In May 2014 the Paris Opéra-Comique mounted a new production directed by Arnaud Meunier and conducted by Jean-Pierre Haeck.

==Roles==

| Role | Voice type | Premiere cast, 11 November 1887 (Conductor: ) |
| Morgiane | soprano | Juliette Simon-Girard |
| Zobéïde | mezzo-soprano | Duparc |
| Medjéah | soprano | Cannès |
| Ali-Baba | baritone | Dechesne |
| Zizi | tenor | Simon-Max |
| Cassim | tenor | Mesmacker |
| Saladin | tenor | Larbaudière |
| Kandgiar | baritone | Chalmin |
Robbers, merchants, townspeople, old Turks; dancers

==Synopsis==
Setting: Bagdad

===Act 1===
In the shop of Cassim, Saladin, the chief clerk, woos Morgiane, the young slave of Ali-Baba. Despite his urging, she is unmoved. Their conversations are interrupted by an argument between Cassim and Zobéïde, his wife. The merchant is impatient to recover unpaid debt from his cousin Ali-Baba. Cassim tells his wife that if he does not receive the money owing, he will seize Ali-Baba's property.
Poor Ali-Baba has returned to working as a wood-chopper and considers suicide, so desperate is his situation. Morgiane comes in and dissuades him; she reminds him how he saved her when she was a maltreated little girl. Alone again, Ali-Baba is disturbed by masked men on horseback. He conceals himself and his donkey and realizes that the men are a band of thieves. With the magic words "open sesame", the head of the gang gets the cave to open and his men take their booty to hide.
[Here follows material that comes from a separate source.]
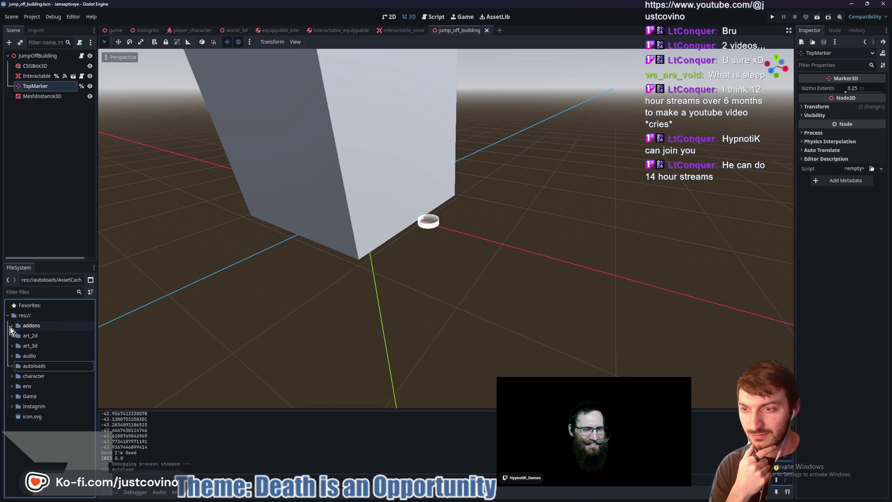
left_click(12, 367)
Once the thieves have left, Ali-Baba says the same words and enters the cave.
In the town square, cadi Maboul has seized pieces of furniture from the home of Ali-Baba at the request of Cassim, in spite of Zobéïde's protests. When the crowd hesitates to buy the property, the cadi suggests selling Morgiane. In time, Ali-Baba returns, enriched by what he has found in the cave. While Ali-Baba distributes gold, Cassim, amazed at this sudden affluence, suspects his wife of having given money to his cousin.

===Act 2===
Morgiane waits for her master at Ali-Baba's house, near Cassim's. He appears in sumptuous apparel and recounts to her how he has come by his wealth, unaware that Cassim is listening. In possession of the magic formula, Cassim rushes to gang's cave to help himself. As he is about to leave, he realizes that he has forgotten the magic words. Cassim is caught by the forty thieves and condemned to die. However, he manages to make a deal with Zizi, his former worker and now a member of the gang of thieves, who saves his life by disguising him and giving him a new name, Casboul, making him swear to forget his past life.

===Act 3===
Her husband not having come home, Zobéïde tells Ali-Baba about his disappearance. Ali-Baba realizes that Cassim went to the cave and goes looking for him, returning with his discarded clothes. Believing her husband dead, Zobéïde collapses in tears. Meanwhile, Kandgiar, the thieves' leader, roams the streets begging in order to track down the one who managed to raid his hidden treasure. Eventually he is given a coin which he recognizes as one he himself had stolen. Ali-Baba, who has given him this generous alm, is the guilty one. Kandgiar tells one of his men to mark with a cross Ali-Baba's home, so the gang can descend upon it the following night. Morgiane foils his plans by marking all the neighbouring houses with the same sign; despite trying again with a red cross, the thieves are again thwarted. Ali-Baba receives Zobéïde in his palace. She has always loved her poor cousin and suggests that they marry. Her husband, disguised as a secretary beside Zizi, witnesses this. Zobéïde and Ali-Baba agree to have their wedding that very evening, during the Feast of the Candles. That night, Kandgiar, disguised as a merchant, requests hospitality. Morgiane again senses a trap, guesses that the forty thieves are in the cellar, and alerts the cadi. The bandits are arrested and condemned to death, but Cassim, Zizi, and Kandgiar are still at large. The celebrations take place in the gardens of Ali-Baba. Kandgiar has commissioned a dancer to murder Ali-Baba. However, again Morgiane thwarts his plans and saves her master. Finally free of the thieves, Cassim returns to his former life, Ali-Baba asks for Morgiane's hand, and Zizi is forgiven.